Anyone with a connection to the insurance coverage world in New York knows about the New York Court of Appeals 2017 decision in Burlington Ins. Co. v. NYC Transit Auth., 29 N.Y.3d 313 (2017), which held that “where an insurance policy is restricted to liability for any bodily injury ‘caused, in whole or in part’ by the ‘acts or omissions’ of the named insured, the coverage applies to injury approximately caused by the named insured.” At the time the decision was rendered, it was apparent that it would have a huge impact on the scope of additional insured coverage in New York, as it clearly overruled some of the appellate division precedent. However, while lawyers and insurance industry representatives opined immediately following the decision about the impact that it would have, they realized that truly only time would tell what the long-term consequences of the decision would be.
Now, over a year later, we are beginning to see how New York courts are analyzing the Burlington decision and specifically whether the decision had any impact on the duty to defend additional insureds. There are courts that have implicitly determined that Burlington had no impact on the duty to defend and only affected the duty to indemnify, although it does not appear that any court has yet explicitly said so. Cf. Indian Harbor Ins. Co. v. Alma Tower LLC, 165 A.D.3d 549, 549 (1st Dept. 2018). However, there have been cases where a party has argued, based on Burlington, that an additional insured entity is not entitled to a defense because the alleged underlying action was not caused by the named insured’s acts or omissions and therefore coverage is not triggered in the first instance.
One case that tangentially dealt with this issue is M&M Realty of New York, LLC v. The Burlington Ins. Co., 2018 WL 3224090 (New York Co. Sup. Ct.). In M&M Realty, the plaintiff in the underlying action was employed by L&M. M&M, the property owner, had hired L&M to perform some painting work. M&M’s insurer sought additional insured coverage for M&M under the L&M policy. The language in the contract was that L&M would provide “all necessary insurance” to M&M, so the primary issue in the litigation was whether that language in the underlying trade agreement was sufficient to trigger M&M’s entitlement to additional insured status in the first instance.
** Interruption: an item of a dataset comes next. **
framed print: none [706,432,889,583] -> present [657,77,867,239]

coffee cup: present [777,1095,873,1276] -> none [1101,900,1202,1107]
Interestingly, the vast majority of the parties’ briefing in support of their respective summary judgment motions was related to the specific issue of whether M&M was entitled to additional insured status. Initially, the court determined that the language was sufficient to entitle M&M status.
However, the court then determined that even though M&M was entitled to additional insured status, L&M’s insurer had no obligation to defend M&M because the additional insured endorsement limited additional insured coverage to bodily injury caused, in whole or in part, by L&M’s acts or omissions or those acting on L&M’s behalf. The court, citing Burlington, noted that the underlying complaint against M&M stated that the plaintiff worked for L&M but that the complaint did not allege that L&M’s acts or omissions caused the accident. The court found it important that the complaint attributed the cause of the accident “exclusively” to M&M’s negligence.
The court did not address the fact that because the underlying plaintiff was employed by L&M he was precluded by the Workers Compensation Law from naming L&M as a defendant in the action and blaming the accident on L&M. The court appears to have determined that because the accident must have been proximately caused by the named insured, then a complaint must contain a specific allegation against the named insured to trigger coverage and a carrier’s obligation to defend the additional insured.
It is still early to determine whether the argument that Burlington impacted the duty to defend will gain any traction. We note that M&M filed a notice of appeal of the motion court judge’s decision.